RETURN_CODE ATS_CUDA_QueryDeviceCount(U32 *pDeviceCount)

Function to get the number of available CUDA devices.

Parameters:

pDeviceCount – Outputs the number of devices detected on the system.

Returns:

ApiSuccess if it succeeded.

Returns:

ApiFailed if the CUDA driver returned an error.

RETURN_CODE ATS_CUDA_QueryDeviceName(U32 deviceIndex, char *deviceName, int maxChars)

Function to get the name of a specific CUDA device.

Parameters:
  • deviceIndex – 0-based index to the device.

  • deviceName – Char array to output the name of the device.

  • maxChars – Size of the char array.

Returns:

ApiSuccess if it succeeded.

Returns:

ApiFailed if the CUDA driver returned an error.

Returns:

ApiInvalidIndex if the index provided is greater than the number of platforms or devices available.

RETURN_CODE ATS_CUDA_SetComputeDevice(U32 deviceIndex)

Allows you to specify which GPU should be used to process sample data from a digitizer, if more than one GPU is available.

Parameters:

deviceIndex – 0-based index to the device.

Returns:

ApiSuccess if it succeeded.

Returns:

ApiFailed if it failed. See %TEMP%/ATS_GPU.log (/tmp/ATS_GPU.log under Linux) for more information.

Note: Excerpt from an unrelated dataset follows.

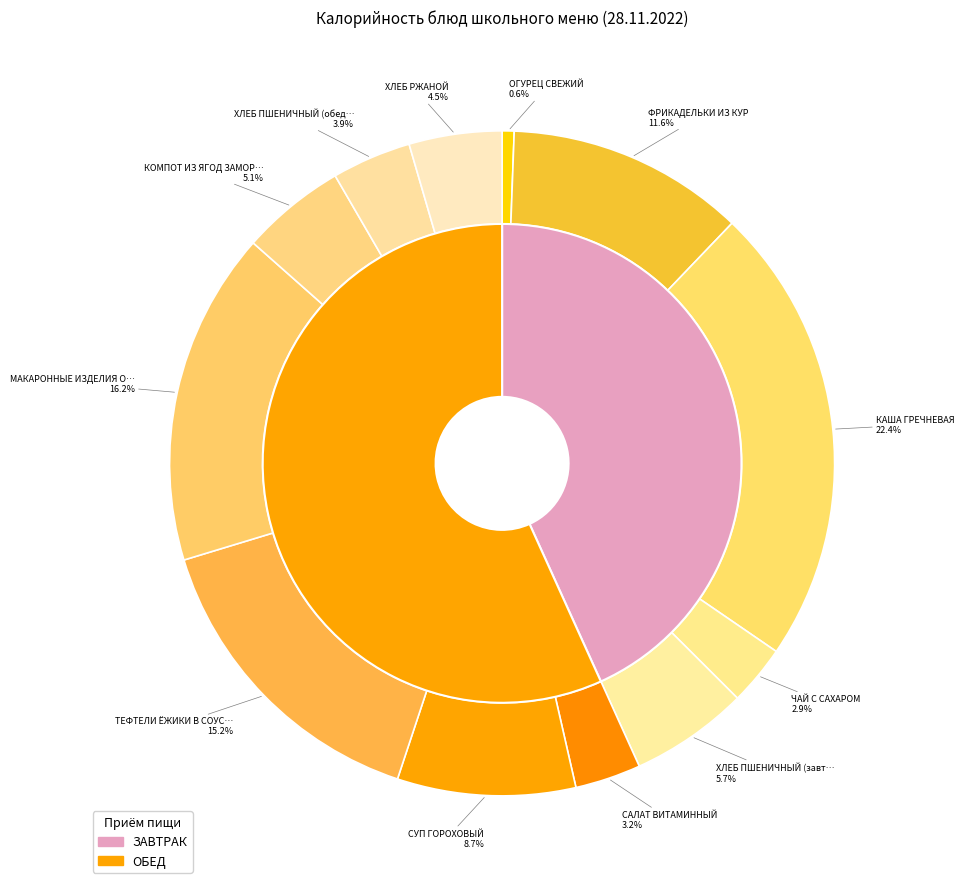

Is it true that ЧАЙ С САХАРОМ is 3% of the pie?

True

RETURN_CODE ATS_CUDA_StreamSynchronize(cudaStream_t stream)

Waits for a stream to complete.

This function blocks the host thread until stream has completed all operations.

Parameters:

stream – Stream identifier.

bool ATS_CUDA_StreamQuery(cudaStream_t stream)

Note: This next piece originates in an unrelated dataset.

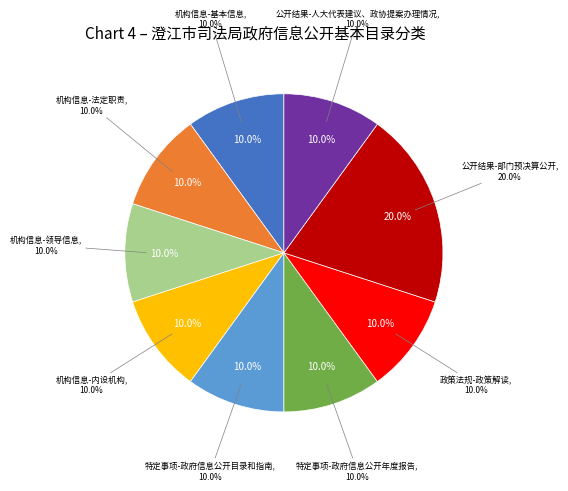

How many segments does this pie chart have?

9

Queries a synchronous stream for completion status.

This function blocks the host thread until stream has completed all operations.

Parameters:

stream – Stream identifier.

Returns:

This function returns 1 if all operations in stream have completed.

Returns:

This function returns 0 if not.

RETURN_CODE ATS_CUDA_SeparateDataFromNPTFooters(void *GPUBufferIn, void *GPUDataOut, U32 numberOfRecords, U32 bytesPerFooterBlock, U32 footerBlockStrideBytes, cudaStream_t stream)

Launches on the GPU a kernel to extract the digitized data from buffers containing NPT footers.

Parameters:
  • GPUBufferIn – Pointer to a GPU buffer of raw data acquired with an ATS board containing NPT footers.

  • GPUDataOut – Pointer to a GPU buffer where the raw data is to be extracted.

  • numberOfRecords – Number of records in GPUBufferIn.

  • bytesPerFooterBlock – Number of bytes per NPT footer block.

  • footerBlockStrideBytes – Distance in bytes between two consecutive NPT footer blocks.

  • stream – Stream identifier on which processing is to take place.

RETURN_CODE ATS_CUDA_ExtractNPTFooters(void *GPUBufferIn, void *GPUFooters, U32 numberOfRecords, U32 bytesPerFooterBlock, U32 footerBlockStrideBytes, cudaStream_t stream)

Launches on the GPU a kernel to extract NPT footers from buffers containing NPT footers.

Parameters:
  • GPUBufferIn – Pointer to a GPU buffer of raw data acquired with an ATS board containing NPT footers.

  • GPUFooters – Pointer to a GPU buffer where the NPT footers are to be extracted.

  • numberOfRecords – Number of records in GPUBufferIn.

  • bytesPerFooterBlock – Number of bytes per NPT footer block.

  • footerBlockStrideBytes – Distance in bytes between two consecutive NPT footer blocks.

  • stream – Stream identifier on which processing is to take place.